Japanese Prime Minister Shinzo Abe’s administration nominated an economist with links to aides to the prime minister as a replacement for a Bank of Japan (BOJ) board member who in January opposed the adoption of negative interest rates.
Abe opted against giving another term to Sayuri Shirai, 53, when her current one expires March 31. She was on the losing side of the BOJ’s 5-4 vote in January to implement a negative benchmark rate for the first time.
She had voted with BOJ Governor Haruhiko Kuroda to expand asset purchases in 2013 and again in 2014.
Makoto Sakurai, an international finance researcher, will take the job after winning confirmation in parliament, where Abe’s ruling coalition has majorities in both houses.
The nomination to the central bank’s board, announced yesterday, comes as its recently adopted negative-rate strategy generates controversy at home and abroad and as inflation remains far from the BOJ’s 2 percent target.
Sakurai, 70, co-authored a paper with one of Abe’s economics advisers, Koichi Hamada, and one other person in 1977, according to a list of Hamada’s publications on a Yale University Web site.
The article was called “Low Interest Rates and Income Distribution” and was published in Contemporary Economics.
Given his past speeches and profile, Sakurai seems to be close to what Abe and Kuroda are seeking for their reflationary policy, UBS Group Japan economist Daiju Aoki said.
Sakurai, whose views on monetary policy are little known, graduated with a bachelor’s degree in economics from Chuo University in 1970 and started working at the Export-Import Bank of Japan in 1976, according to a government biography obtained by Bloomberg.

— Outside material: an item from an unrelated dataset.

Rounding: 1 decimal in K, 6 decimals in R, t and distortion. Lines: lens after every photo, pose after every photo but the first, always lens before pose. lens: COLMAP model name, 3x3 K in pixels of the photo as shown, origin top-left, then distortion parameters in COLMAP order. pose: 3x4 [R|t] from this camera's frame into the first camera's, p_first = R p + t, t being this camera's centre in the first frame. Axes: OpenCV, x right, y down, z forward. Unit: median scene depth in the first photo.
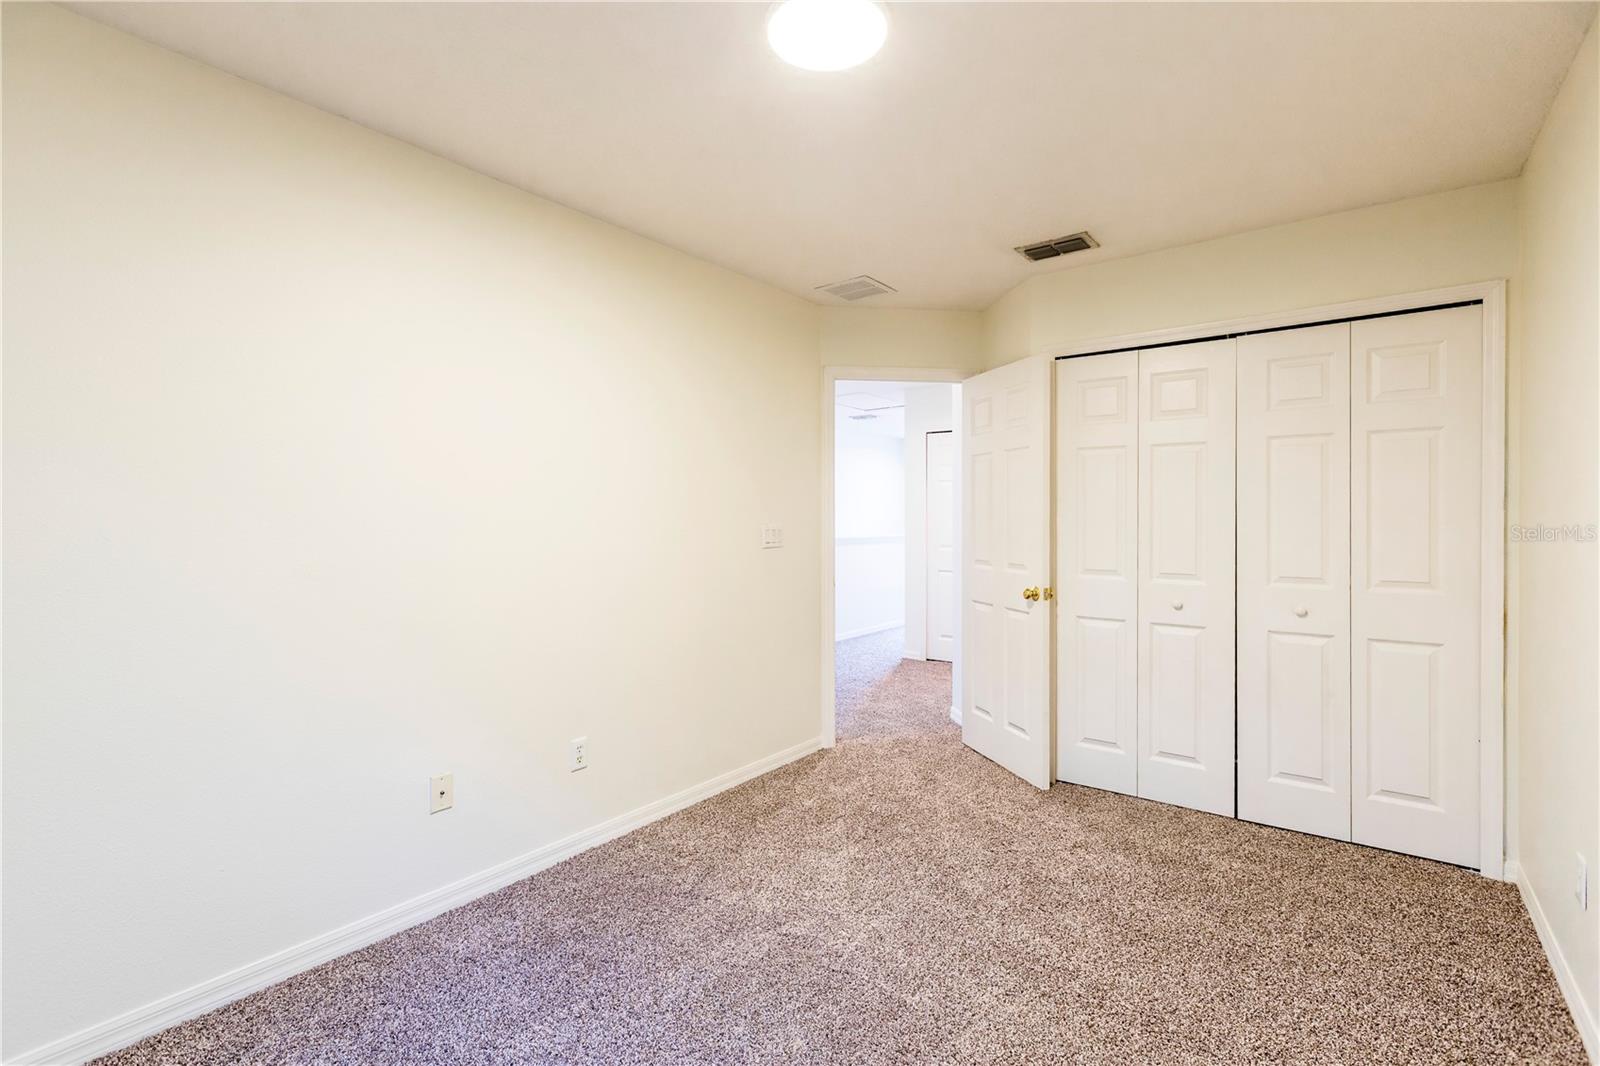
lens RADIAL K [[728.3, 0, 819.9], [0, 728.3, 530.2], [0, 0, 1]] dist [-0.000450, -0.000082]
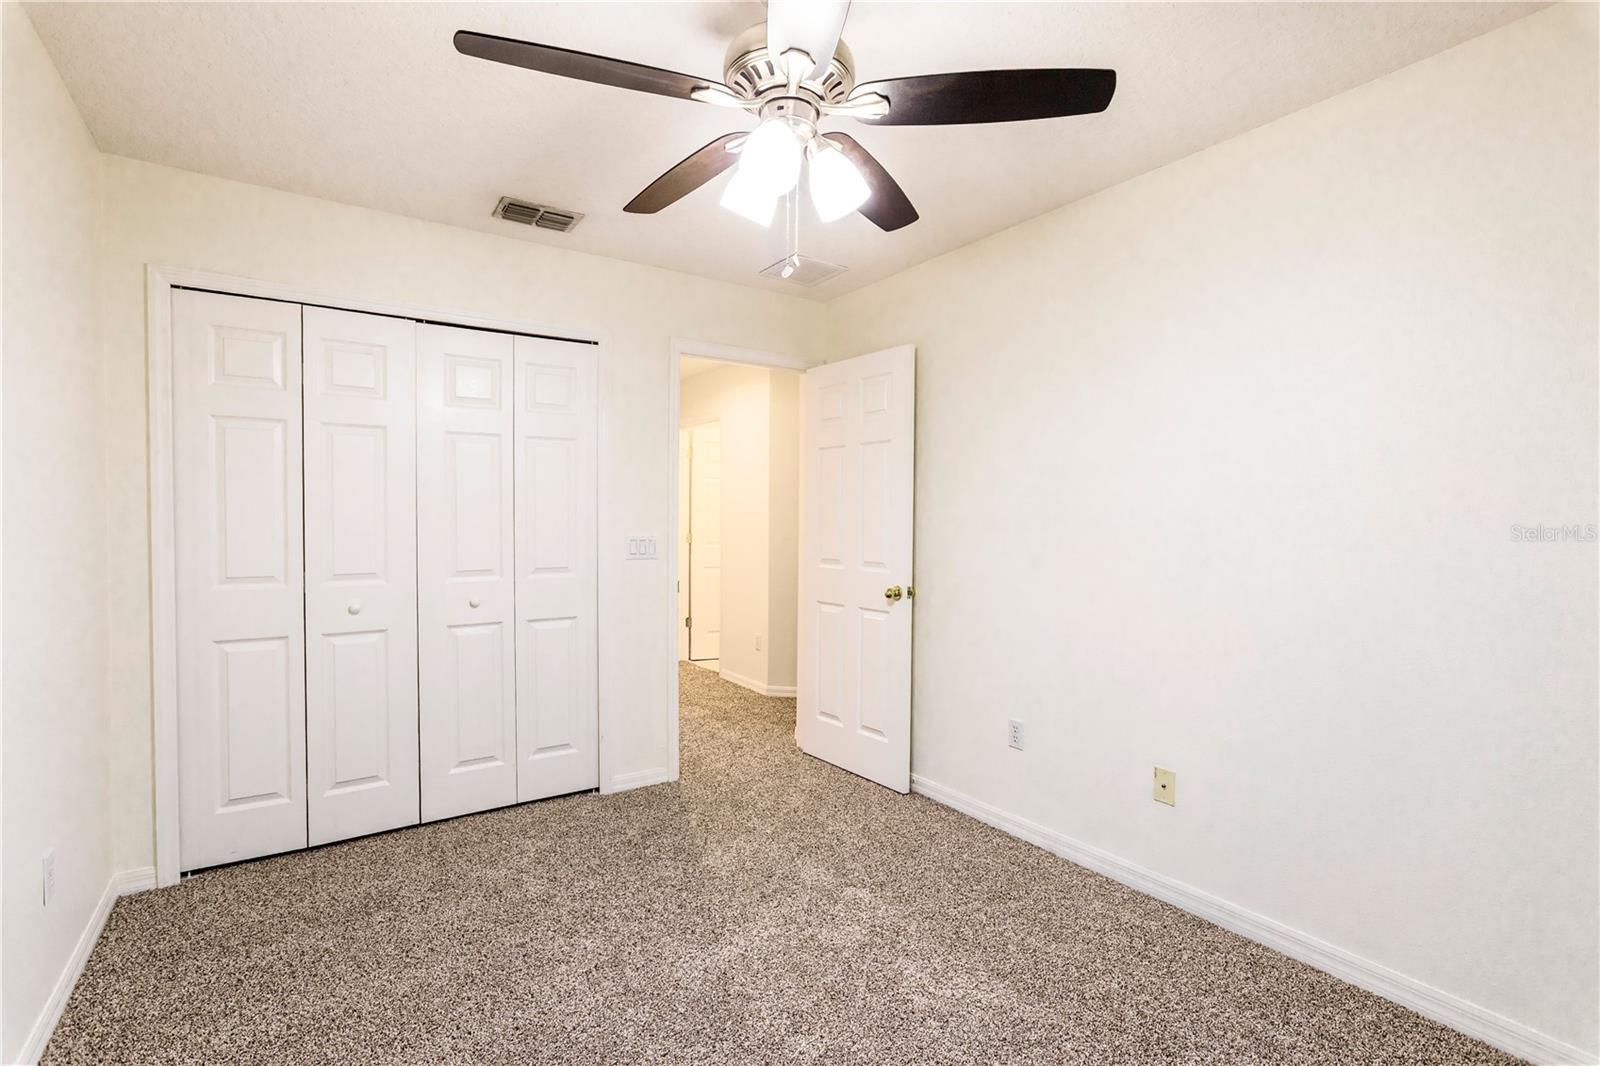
lens RADIAL K [[728.3, 0, 819.9], [0, 728.3, 530.2], [0, 0, 1]] dist [-0.000450, -0.000082]
pose [[0.308542, -0.005892, 0.951192, -0.717318], [-0.001818, 0.999975, 0.006784, -0.009438], [-0.951209, -0.003822, 0.308524, 0.765000]]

He was a researcher at Yale University’s Economic Growth Center in the early 1980s, and then was at the Japanese Ministry of Finance’s policy research institute. From 1992, he was head of the international finance research center at what is now the MS&AD Research Institute. In 2007, he founded Sakurai and Associates.
Sakurai could join the board for the April 27-28 policy meeting.

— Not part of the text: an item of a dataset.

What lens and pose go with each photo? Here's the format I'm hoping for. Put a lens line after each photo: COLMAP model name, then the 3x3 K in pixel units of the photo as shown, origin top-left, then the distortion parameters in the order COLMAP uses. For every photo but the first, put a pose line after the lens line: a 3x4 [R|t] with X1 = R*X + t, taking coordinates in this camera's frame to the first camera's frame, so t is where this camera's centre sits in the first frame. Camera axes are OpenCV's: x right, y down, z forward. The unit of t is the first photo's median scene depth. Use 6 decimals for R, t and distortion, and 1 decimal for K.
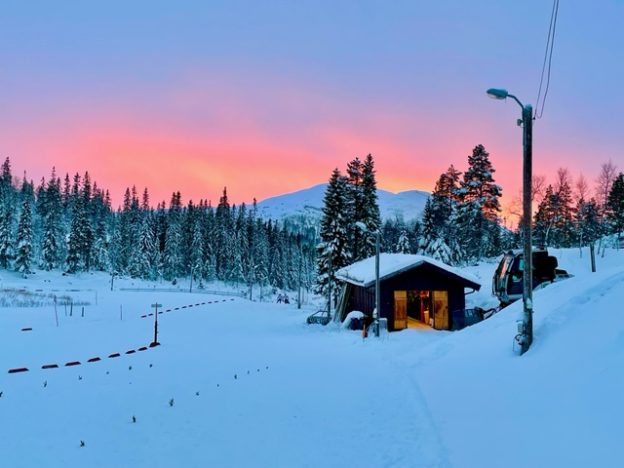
lens RADIAL K [[741.2, 0, 315.5], [0, 741.2, 237.7], [0, 0, 1]] dist [0.063152, 0.000000]
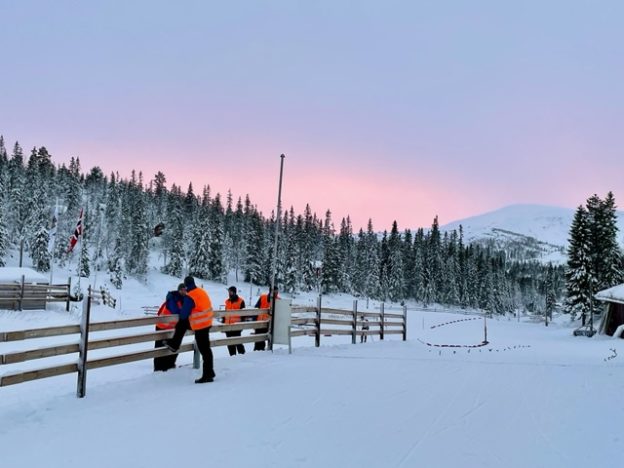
lens RADIAL K [[741.2, 0, 309.4], [0, 741.2, 229.0], [0, 0, 1]] dist [0.063152, 0.000000]
pose [[0.968058, -0.015461, -0.250248, -0.055524], [0.004469, 0.999002, -0.044430, -0.003725], [0.250685, 0.041893, 0.967162, -0.145582]]
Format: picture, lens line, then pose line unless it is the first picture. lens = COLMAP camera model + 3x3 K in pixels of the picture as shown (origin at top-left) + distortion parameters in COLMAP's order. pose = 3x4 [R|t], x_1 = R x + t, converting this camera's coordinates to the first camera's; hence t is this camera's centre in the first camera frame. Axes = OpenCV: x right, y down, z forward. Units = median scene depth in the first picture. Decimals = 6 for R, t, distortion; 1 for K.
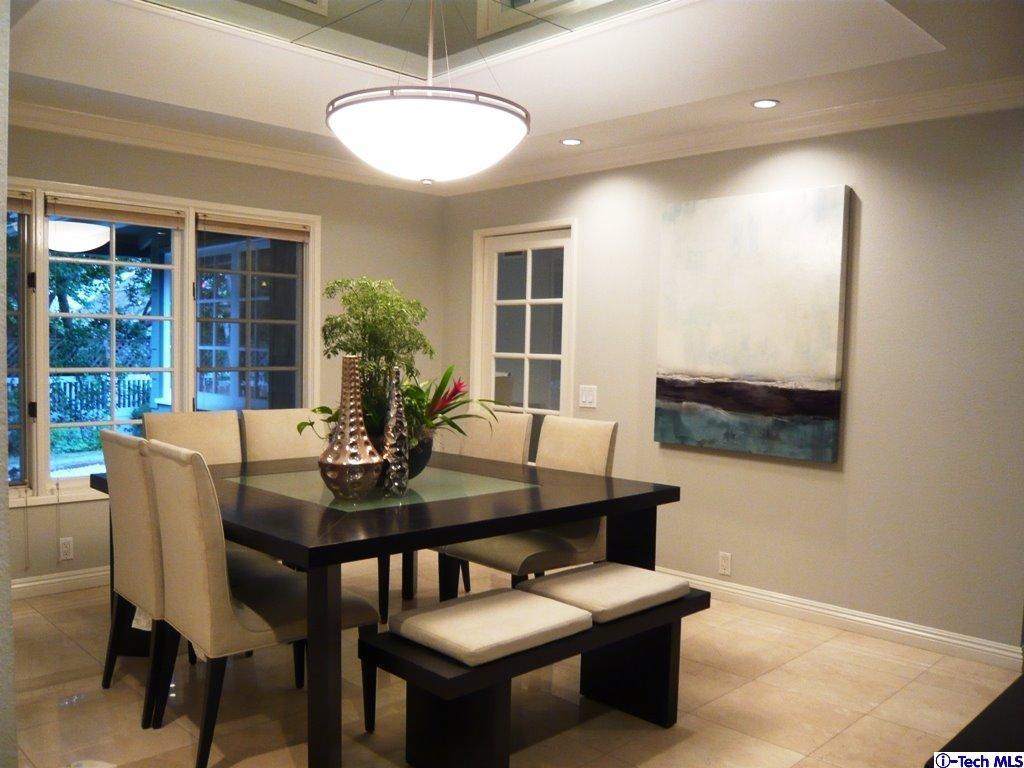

Abe will have an opportunity to further shape the board in June, with former bank executive Koji Ishida’s term coming to an end. Kuroda was handpicked by Abe, along with the two deputy governors and two other board members.
Although Kuroda continues to show confidence that Japan will reach the inflation target, consumer prices are hovering near zero, with the governor mainly blaming that on the sharp decline in energy prices.
The BOJ surprised markets in January by adopting a negative rate strategy, aiming to drive yields down and stimulate lending and the economy. The move was intended to counter risks generated by volatile financial markets, falling oil prices and uncertainty over emerging nations like China, the bank said.
The policy has generated criticism and confusion, with lawmakers in Japan summoning Kuroda for questioning a record number of times last month and Eurogroup President Jeroen Dijsselbloem expressing concern about negative rates at the G20 meeting in Shanghai last week.